4.2. 保障庭前非法证据排除程序的顺利启动
无论是2021年《刑诉法解释》还是《庭前会议规程》都赋予被告人和辩护人以启动权利,这完全符合非法证据排除规则对人权保障的宗旨。因此思考的问题是在被告人和辩护人以外,其他主体有没有启动非法证据排除的权利。
审判人员应当可以依据职权召开庭前会议进行非法证据排除。当前我国《庭前会议规程》与《严格排非规定》都没有对审判人员依据职权启动非法证据排除程序作出明确规定,我国虽然既不是英美法系也不是大陆法系国家,但是从历史渊源上看,我国与大陆法系国家有许多相似之处,德国模式对我国更有借鉴意义,因此笔者认为通过法律规定使得审判人员获得依职权启动非法证据排除的权利是非常必要的 [11] 。由前述庭前会议效力变化可以得知,对于非法证据的排除没有作出具体的规定,因此需要立法进一步明确,在庭前会议中进行排除非法证据具有可行性,因为非法证据是没有证据资格的证据,即控方的证据能否进入庭审,在开庭前进行处理合乎常理 [12] 。同时,在庭前进行非法证据排除可以阻断其对审判人员的干扰,有利于庭审实质化的推进。对于争议较大的案件也可以通过庭前会议对争议点进行记录,为高效庭审做好排除非法证据的准备 [13] 。
4.3. 庭前会议效力的明确
庭前会议效力不明确,对于司法人员适用庭前会议这一制度有很大的影响,如果庭前会议对相关问题的规定缺乏法律约束力这一保障,那么庭前会议的适用率将会极大降低,因为前面进行的工作对后续工作没有帮助,那么司法人员将不会积极适用这一制度,从而使庭前会议这一制度设置的最初目的不能充分发挥,使得庭前会议功能虚置,大量的程序性问题涌入庭审,程序的迟延也会使庭审的效果大打折扣,因而应该明确其效力。对于法官来说,庭前会议如果能够进行实质性的处理,那么庭前会议将会在中国产生极大的影响 [14] 。对于程序性问题例如管辖和回避等事项由审判人员依职权进行处理,而对于争议较大的实体性问题应该在控辩双方协商的基础上作出合理的处理 [15] 。
4.4. 庭前会议的主持人与庭审法官分离
2021年《刑诉法解释》第230条规定:“审判长和合议庭的其他审判员可以主持庭前会议”,由此可知,庭前会议的主持人员与正式审判的审判员在身份上会重合,而审判人员在庭前会议中所获取的信息将会对审判人员在庭审时的审理造成影响,即使之后的非法证据已经被合法排除,可是审判人员已经被告人产生了偏见,从而影响了正式庭审的公正性与被告人合法权益的保护 [16] 。
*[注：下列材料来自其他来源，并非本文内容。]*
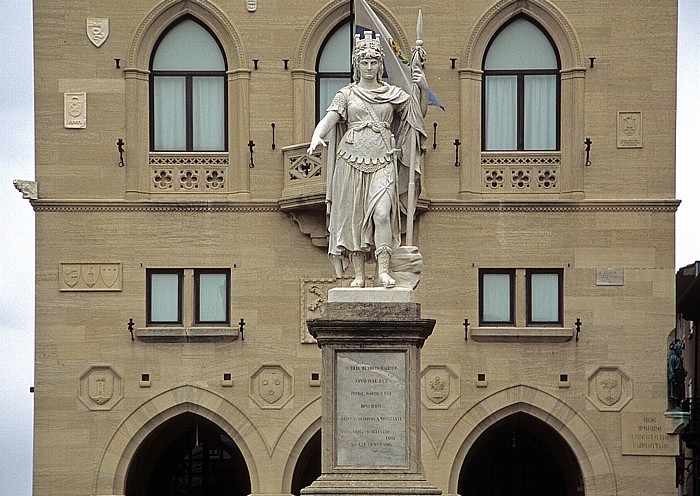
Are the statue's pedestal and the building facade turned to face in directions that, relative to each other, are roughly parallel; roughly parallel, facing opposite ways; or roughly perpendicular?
roughly parallel

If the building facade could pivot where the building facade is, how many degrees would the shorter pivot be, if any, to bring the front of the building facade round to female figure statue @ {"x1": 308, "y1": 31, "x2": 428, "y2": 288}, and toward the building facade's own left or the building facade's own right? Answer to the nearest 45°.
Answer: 0° — it already faces it

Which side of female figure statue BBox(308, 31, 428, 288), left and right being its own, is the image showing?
front

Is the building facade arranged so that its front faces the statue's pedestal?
yes

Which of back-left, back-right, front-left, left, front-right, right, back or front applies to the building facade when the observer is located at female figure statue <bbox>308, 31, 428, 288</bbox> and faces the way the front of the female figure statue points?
back

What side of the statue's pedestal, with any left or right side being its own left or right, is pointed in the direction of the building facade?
back

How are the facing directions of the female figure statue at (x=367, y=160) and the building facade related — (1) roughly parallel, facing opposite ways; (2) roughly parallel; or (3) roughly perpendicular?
roughly parallel

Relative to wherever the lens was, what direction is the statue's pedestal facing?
facing the viewer

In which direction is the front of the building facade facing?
toward the camera

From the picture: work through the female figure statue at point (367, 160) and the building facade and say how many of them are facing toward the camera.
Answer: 2
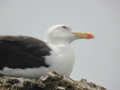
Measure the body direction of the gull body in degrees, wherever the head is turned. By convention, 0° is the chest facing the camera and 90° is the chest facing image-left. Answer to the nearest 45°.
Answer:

杜绝这一不合理现象发生可以设置不同的审判人员作为庭审会议的主持人,借鉴域外相关国家的经验,可以设置预审法官,虽然现阶段我国司法资源相对紧张,设置这一做法来说不太可行,但是可以采取立案庭的法官来担任庭前会议主持人,从而阻断在庭前会议中进行排除非法证据的相关信息对审判人员的消极影响 [17] 。
5. 结语
庭前会议中进行非法证据排除程序是一项复杂的系统工程,因为庭前会议制度的有效运转是刑事庭审活动实质性开展的重要推动力。
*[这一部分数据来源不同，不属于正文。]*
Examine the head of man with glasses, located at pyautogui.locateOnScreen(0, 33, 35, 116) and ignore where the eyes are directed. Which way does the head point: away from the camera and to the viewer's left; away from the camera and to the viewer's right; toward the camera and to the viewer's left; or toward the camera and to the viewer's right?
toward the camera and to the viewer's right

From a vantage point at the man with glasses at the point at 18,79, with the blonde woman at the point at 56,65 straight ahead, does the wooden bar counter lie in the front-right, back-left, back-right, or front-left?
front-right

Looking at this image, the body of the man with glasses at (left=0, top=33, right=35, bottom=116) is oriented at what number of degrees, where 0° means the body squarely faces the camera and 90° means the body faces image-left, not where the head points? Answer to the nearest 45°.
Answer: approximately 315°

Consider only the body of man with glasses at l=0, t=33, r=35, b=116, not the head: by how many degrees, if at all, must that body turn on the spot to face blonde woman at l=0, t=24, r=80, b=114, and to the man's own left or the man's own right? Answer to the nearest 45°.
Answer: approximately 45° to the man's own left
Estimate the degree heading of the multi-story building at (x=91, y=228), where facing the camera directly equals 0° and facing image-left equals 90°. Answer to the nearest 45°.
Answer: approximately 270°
近期而言,针对庭前会议非法证据排除所制定出台的法律法规是充分符合我国司法国情,具有合理性。但不可否认的是,司法实践中通过庭前会议对非法证据进行排除存在程序申请启动难、被告人参与度低、非法证据处理效力不明确等问题。这表明,该程序仍然有加以完善的空间,存在的问题亟待重视和解决。从长远来看,我认为应当循序渐进地实现非法证据排除于正式庭审前,通过对庭前会议的规则予以具体、效力予以明确、过程予以透明,充分发挥庭前会议对非法证据排除功能。